_Il compito_
Scrivi il seguito del testo sulla pergotenda esaminata dal Tar, riprendendo subito dopo la sua ultima frase.

Il Tar accoglie il ricorso, evidenziano la puntuale ricognizione dell’esatta consistenza nonché della destinazione funzionale dell’intervento edilizio di cui alla CILA di cui sopra, avente ad oggetto l’installazione di una "pergotenda".
Il Tar, quindi, procede all'individuazione dell’esatta natura giuridica dell’opera edilizia in contestazione ed il corrispondente regime autorizzativo.
Si tratta di una struttura metallica, con copertura retrattile, composta da pali montanti sormontati da travi orizzontali, delle dimensioni in pianta di ml. 10,00 x 5,50 ed altezza totale pari ml. 4,00, per una superficie complessiva di mq. 55,00.
Non può quindi essere qualificata come pergotenda e rientrare in regime di edilizia libera, in quanto il regime giuridico di cui all’art. 6 dpr 380/2001, tenuto conto della declaratoria degli interventi ivi contenuta così come di quella esemplificata, a titolo non esaustivo, dal D.M. 2.03.2018 (cd. Glossario dell’attività edilizia libera), risulta applicabile esclusivamente in relazione a quelle opere che:
- a) fungono da “arredo” delle aree pertinenziali degli edifici (opere esemplificate dal n. 43 al n. 51 del Glossario, tra cui le cd. pergotende);
- b) sono destinate a soddisfare «obiettive esigenze contingenti e temporanee e ad essere immediatamente rimosse al cessare della necessità e, comunque, entro un termine non superiore a 90 giorni» (per come chiarito nel cd. Glossario di cui al D.M. 2018 che le esemplifica dal n. 53 al n. 58, tra cui i Gazebo, le cd, Tensostrutture, Pressostrutture e assimilabili).
Riassumendo: deve comunque trattarsi di interventi che, per materiali costruttivi e dimensioni complessive, non alternino l’assetto urbanistico preesistente, aggravandone il carico. Non è evidentemente questo il caso. Vediamo perché assieme al TAR.
Funzione e destinazione dell'opera parlano chiaro...

_Informazioni fornite_
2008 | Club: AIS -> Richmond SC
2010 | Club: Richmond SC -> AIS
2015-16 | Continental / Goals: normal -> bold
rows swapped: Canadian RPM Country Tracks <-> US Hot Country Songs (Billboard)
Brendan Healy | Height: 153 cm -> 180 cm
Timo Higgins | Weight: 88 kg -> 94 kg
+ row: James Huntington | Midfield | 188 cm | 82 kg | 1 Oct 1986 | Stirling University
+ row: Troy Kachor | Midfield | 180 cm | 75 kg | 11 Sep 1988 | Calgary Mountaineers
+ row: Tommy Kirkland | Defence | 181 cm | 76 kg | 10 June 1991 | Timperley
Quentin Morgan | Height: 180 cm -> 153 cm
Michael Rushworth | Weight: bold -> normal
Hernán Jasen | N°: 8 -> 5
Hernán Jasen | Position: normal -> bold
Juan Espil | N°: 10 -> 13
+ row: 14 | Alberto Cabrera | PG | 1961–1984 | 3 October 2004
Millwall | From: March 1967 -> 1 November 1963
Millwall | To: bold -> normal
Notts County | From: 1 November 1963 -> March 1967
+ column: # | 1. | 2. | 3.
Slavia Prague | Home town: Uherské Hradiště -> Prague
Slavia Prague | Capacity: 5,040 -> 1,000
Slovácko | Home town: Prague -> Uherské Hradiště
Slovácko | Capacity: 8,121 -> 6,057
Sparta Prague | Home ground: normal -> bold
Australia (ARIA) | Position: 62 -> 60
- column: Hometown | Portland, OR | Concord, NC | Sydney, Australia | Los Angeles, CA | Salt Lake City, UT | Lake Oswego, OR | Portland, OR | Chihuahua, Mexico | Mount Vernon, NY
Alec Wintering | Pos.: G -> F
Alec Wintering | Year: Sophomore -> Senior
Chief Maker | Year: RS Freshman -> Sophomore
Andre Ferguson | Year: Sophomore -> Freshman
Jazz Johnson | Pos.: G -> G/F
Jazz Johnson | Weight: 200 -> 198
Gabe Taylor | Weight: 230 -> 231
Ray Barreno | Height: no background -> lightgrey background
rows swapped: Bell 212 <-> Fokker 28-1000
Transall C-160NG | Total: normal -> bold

_Risposta all'esercizio_
Quanto detto sopra porta ad escludere la struttura metallica in contestazione dal perimetro dell’art. 6 Testo Unico Edilizia, in quanto, prima di tutto, avente destinazione funzionale non già estetica, ossia di “abbellimento” dell’area cortilizia annessa all’officina, quanto piuttosto “commerciale”, essendo evidentemente strumentale, per come evincibile dalla documentazione fotografica in atti, all’attività di officina meccanica svolta dal controinteressato nell’adiacente immobile “principale”.
Inoltre, la destinazione funzionale di siffatta opera non può dirsi circoscritta ad un intervallo di 90 giorni, apparendo piuttosto stabile e durevole nel tempo; ciò in considerazione non soltanto della contiguità della stessa all’edificio principale cui accede ma anche delle relative dimensioni, alquanto notevoli (ben 55 mq. comportanti la copertura dell’intera area cortilizia), nonché dei materiali costruttivi di cui è composta, determinanti la complessiva installazione di una massiccia struttura metallica, per ciò stesso inidonea ad essere immediatamente smantellata.
Non c'è precarietà e l'elemento tenda non prevale
Non solo non è una pergotenda, ma non è neanche una "tensostruttura".
La struttura in contestazione è, dunque, tutt'altro che "precaria" giacché implicante, per caratteristiche costruttive, dimensionali e funzionali, una sensibile alterazione dell'assetto edilizio preesistente, con conseguente aggravio del carico urbanistico.
Sul punto la giurisprudenza è univoca nel ritenere che "Per configurare una c.d. "pergotenda", in quanto tale non necessitante di titolo abilitativo, occorre che l'opera principale sia costituita non dalla struttura in sé, ma dalla tenda, quale elemento di protezione dal sole o dagli agenti atmosferici, con la conseguenza che la struttura deve qualificarsi in termini di mero elemento accessorio, necessario al sostegno e all'estensione della tenda; non è invece configurabile una pergotenda se la struttura principale è solida e permanente e, soprattutto, tale da determinare una evidente variazione di sagoma e prospetto dell'edificio".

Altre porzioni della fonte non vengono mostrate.